■ WORK INSTRUCTIONS
Below this line is a set of entries; quote exactly the lines from the line that contains "don't recognize .exe." to the line that contains "if this script", both lines included.
++++++++++
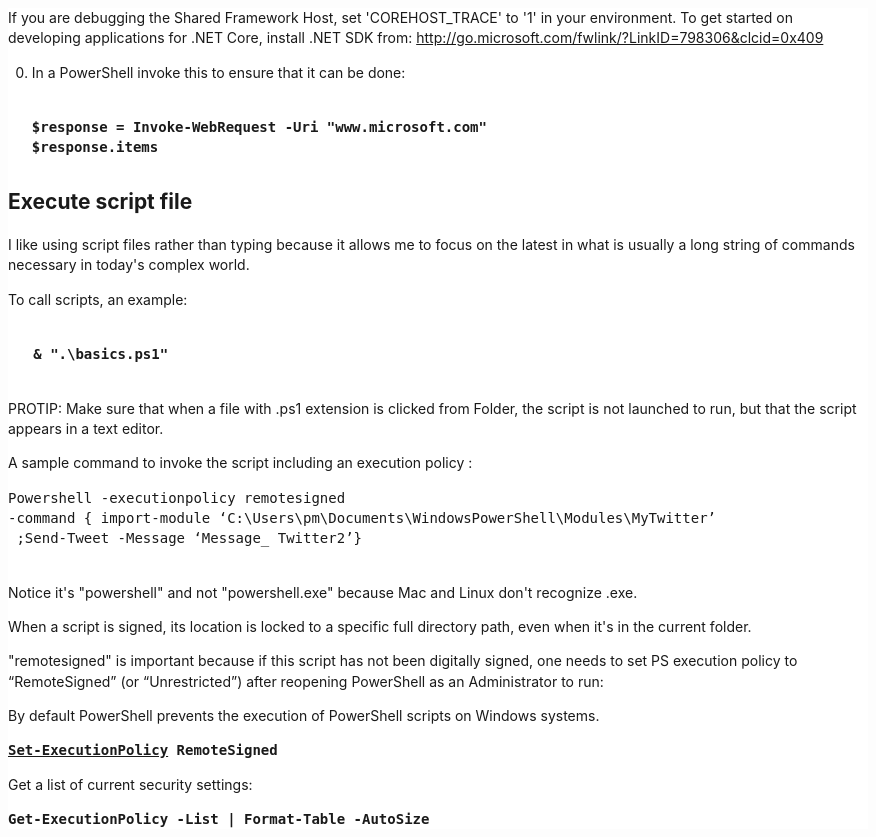 If you are debugging the Shared Framework Host, set 'COREHOST_TRACE' to '1' in your environment.
To get started on developing applications for .NET Core, install .NET SDK from:
  http://go.microsoft.com/fwlink/?LinkID=798306&clcid=0x409
   </pre>   

0. In a PowerShell invoke this to ensure that it can be done:

   <pre><strong>
   $response = Invoke-WebRequest -Uri "www.microsoft.com" 
   $response.items
   </strong></pre>


## Execute script file #

I like using script files rather than typing because
it allows me to focus on the latest in what is usually
a long string of commands necessary in today's complex world.

To call scripts, an example:

   <pre><strong>
   & ".\basics.ps1"
   </strong></pre>

   PROTIP: Make sure that when a file with .ps1 extension is clicked from Folder,
   the script is not launched to run, but that the script appears in a text editor.

   A sample command to invoke the script including an execution policy :

   <pre>
Powershell -executionpolicy remotesigned 
-command { import-module ‘C:\Users\pm\Documents\WindowsPowerShell\Modules\MyTwitter’
 ;Send-Tweet -Message ‘Message_ Twitter2’}
   </pre>

   Notice it's "powershell" and not "powershell.exe" because Mac and Linux
   don't recognize .exe.

   When a script is signed, its location is locked to a specific full directory path,
   even when it's in the current folder.

   "remotesigned" is important because
   if this script has not been digitally signed, 
   one needs to set PS execution policy to 
   “RemoteSigned” (or “Unrestricted”) after 
   reopening PowerShell as an Administrator to run:

   By default PowerShell prevents the execution of PowerShell scripts on Windows systems.

   <tt><strong>
   <a target="_blank" href="http://www.adminarsenal.com/powershell/set-executionpolicy/">Set-ExecutionPolicy</a> RemoteSigned
   </strong></tt>

   Get a list of current security settings:

   <tt><strong>
   Get-ExecutionPolicy -List | Format-Table -AutoSize
   </strong></tt>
++++++++++
■ PROBLEM SOLUTION
   don't recognize .exe.

   When a script is signed, its location is locked to a specific full directory path,
   even when it's in the current folder.

   "remotesigned" is important because
   if this script has not been digitally signed, 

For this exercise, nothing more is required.